Go Negative: Why You Need to Focus on the Obstacles to Your 2019 Goals
You’ve probably set at least one goal you hope to achieve in 2019. How’s it going so far? If you’re started to lose motivation and progress is waning, instead of taking more action, consider the obstacles in your way.
Wait, isn’t it better to “think positive” and focus on all the ways I can get better this year?
Bias Towards Action
Once we set a goal, it feels good to start taking steps to achieve it right away. The problem is that when our actions are random and undirected, we don’t necessarily make progress. The 4-step Improvement Kata approach offers an alternative to our typical bias towards action.The main difference is that action is centered around the OBSTACLES to the target. Instead of taking random steps, you define a short-term goal, identify the obstacles to getting there and then experiment to remove them.
Thus, our actions are specific and targeted.
Here is an example. My goal is to practice yoga 2 days/week (note this goal is measurable and does not say ‘practice more yoga’).
With a natural bias towards action, in the past, I would have about signed up for a 10-pack of classes at my local studio, scrolled through the Itunes store for a list of yoga apps, and perused Lululemon for some cool yoga pants. These are immediate to-dos that I can cross off my list and that make me feel likeI’m making progress.
This year, I’m trying something different.
Obstacles to the Target
I’m thinking about my obstacles to the target. The biggest one is my motivation in the moment. Like the rest of us, I have a brain that seeks pleasure/comfort and wants to avoid pain/discomfort.
On a Tuesday night at 6pm when it’s 10 degrees outside, the pull of dinner with the fam, HBO (Sharp Objects!), sweatpants, and the couch is pretty strong. My desire to change my clothes, get in the car and drive to the yoga studio is less appealing.
My experiment for this week is to put an appointment on the family calendar as well as announce to the family that I’ll be attending yoga on Thursday night. I predictthat because I put it on the calendar and announced my intention to the family, I’ll actually do it.
See the difference? My action step/experiment is directly targeted at a specific obstacle. Downloading a yoga app is fun and makes me feel like I’m doing something, but it probably won’t help me since it isn’t addressing a specific obstacle.
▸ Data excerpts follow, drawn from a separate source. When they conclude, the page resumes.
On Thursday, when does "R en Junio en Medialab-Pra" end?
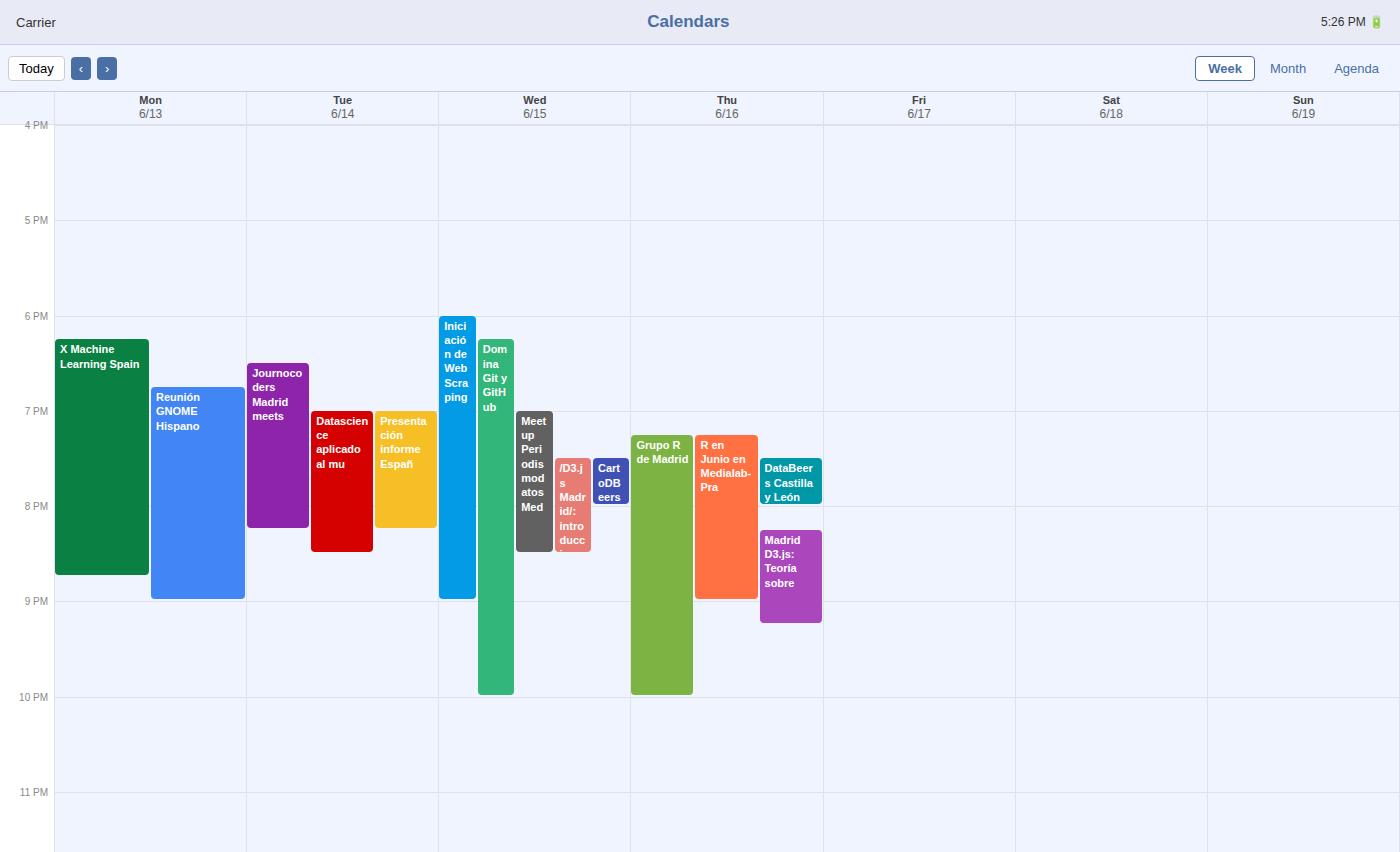
9:00 PMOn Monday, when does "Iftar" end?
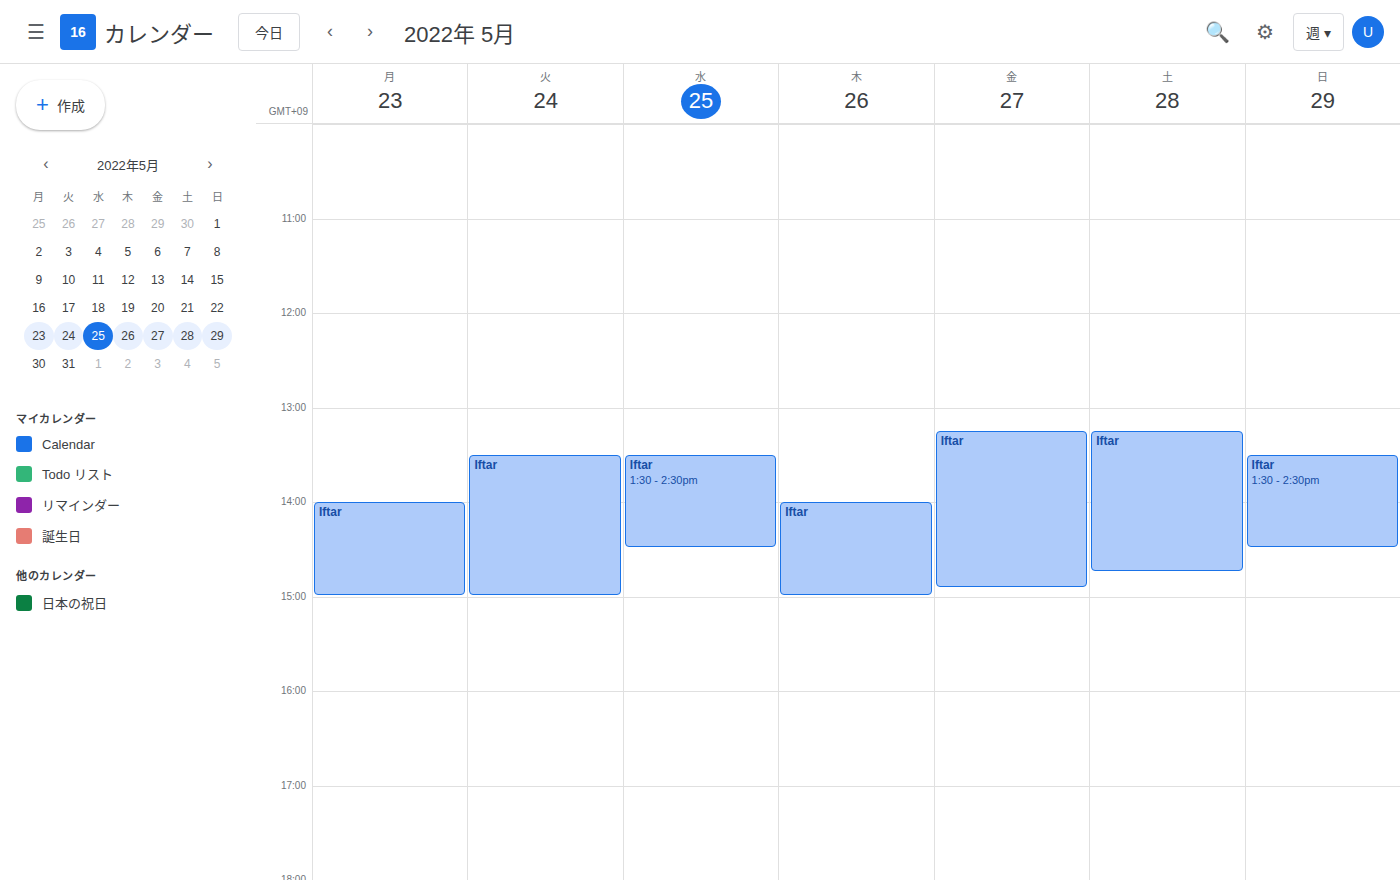
3:00 PMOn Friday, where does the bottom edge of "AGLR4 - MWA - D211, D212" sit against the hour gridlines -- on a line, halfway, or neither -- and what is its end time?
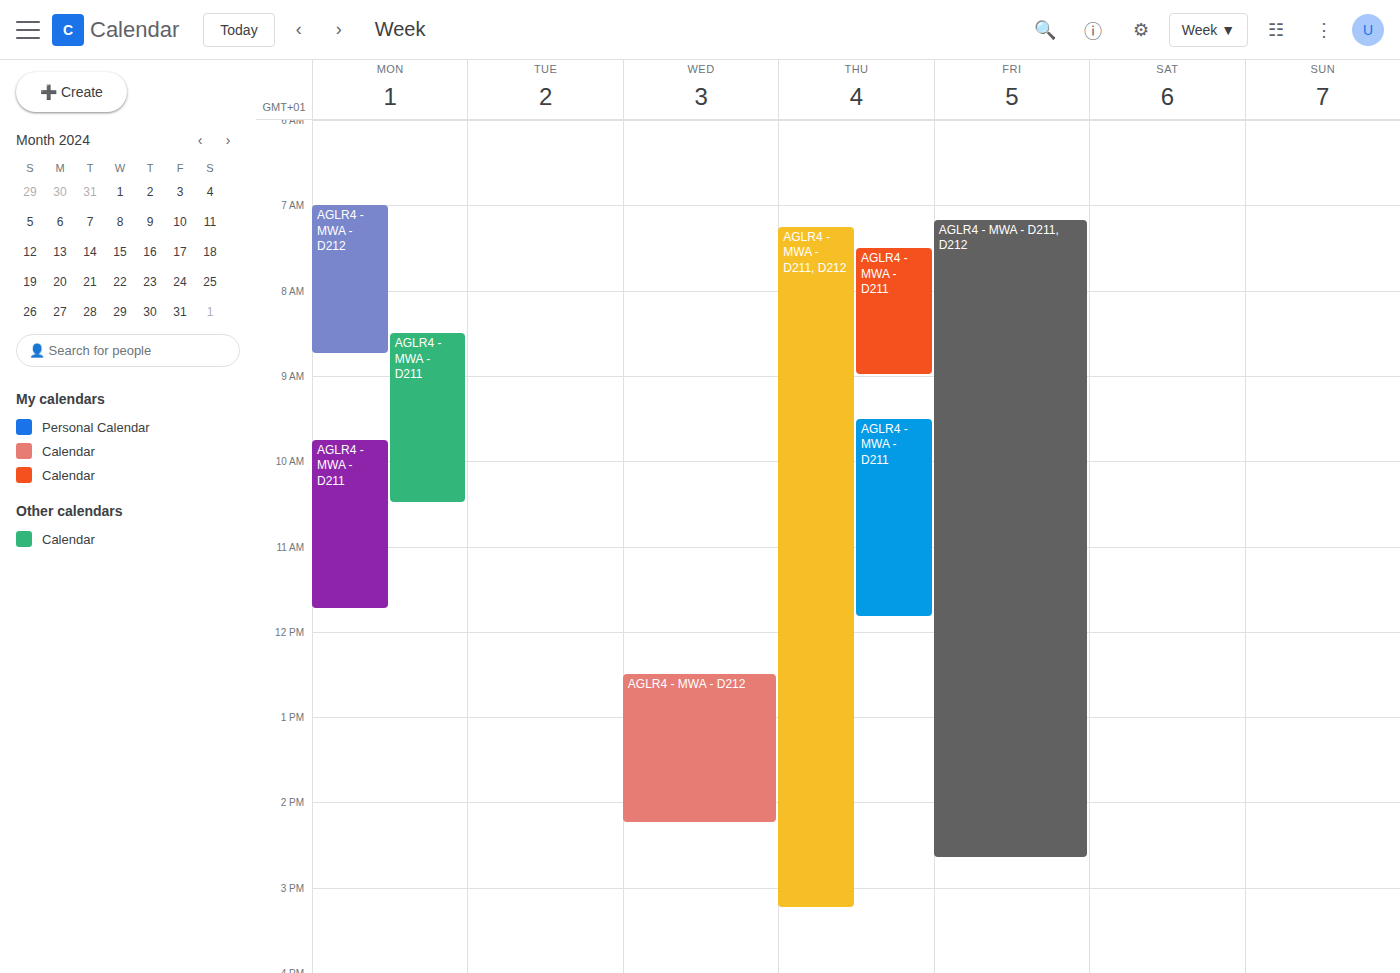
2:40 PM -- neither: 40 minutes below the 2 PM line and 20 minutes above the 3 PM line.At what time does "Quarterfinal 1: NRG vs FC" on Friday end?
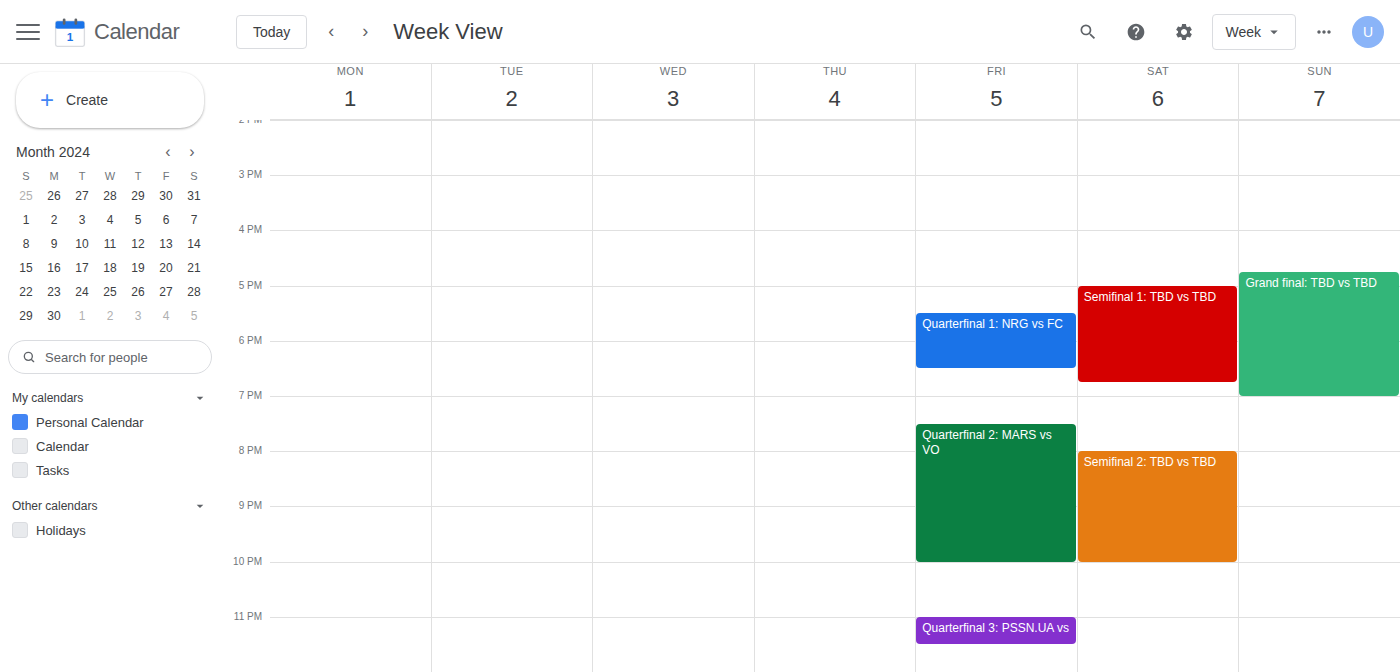
6:30 PMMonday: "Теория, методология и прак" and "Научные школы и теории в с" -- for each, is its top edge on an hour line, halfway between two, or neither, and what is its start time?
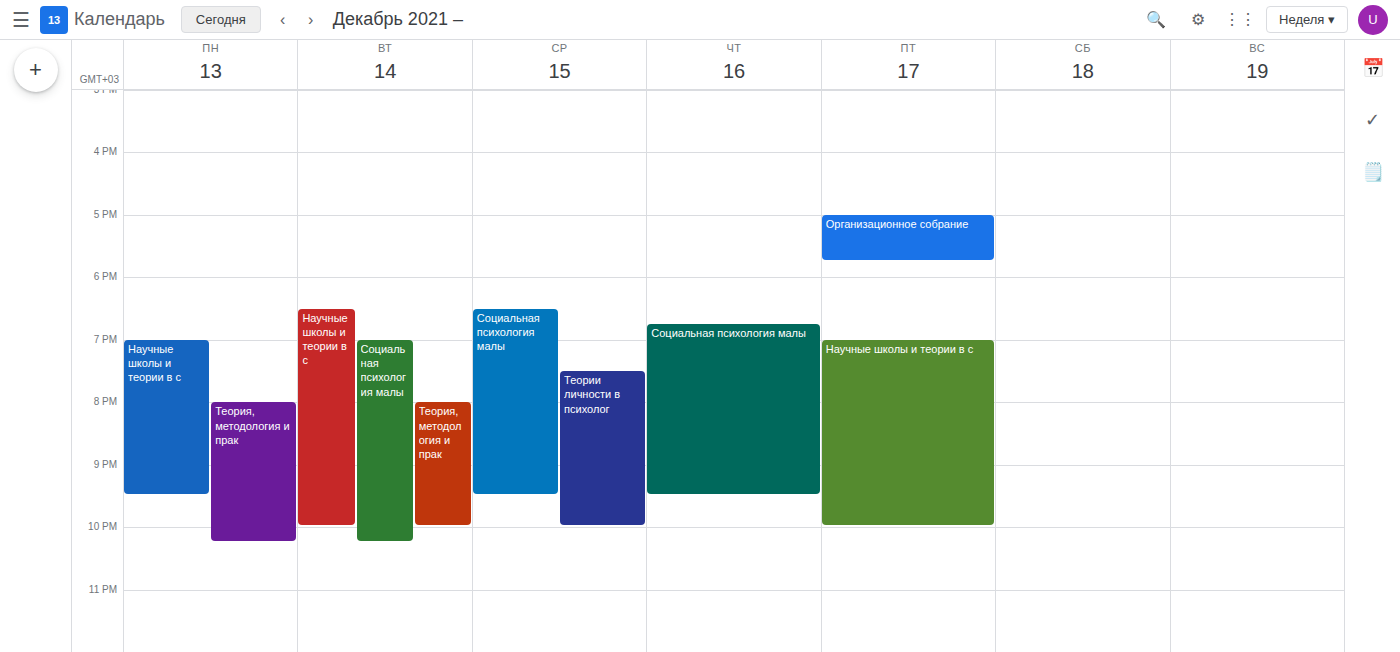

By experimenting to remove obstacles and then comparing plan to actual, you learn faster and can achieve goals more quickly. If the calendar and family announcement don’t work (plan DOES NOT EQUAL actual), I will have learned. The obstacle is the same (my next step might be to understand my specific thoughts in the moment), and I’ll think about what else can I try to increase in-the-moment motivation.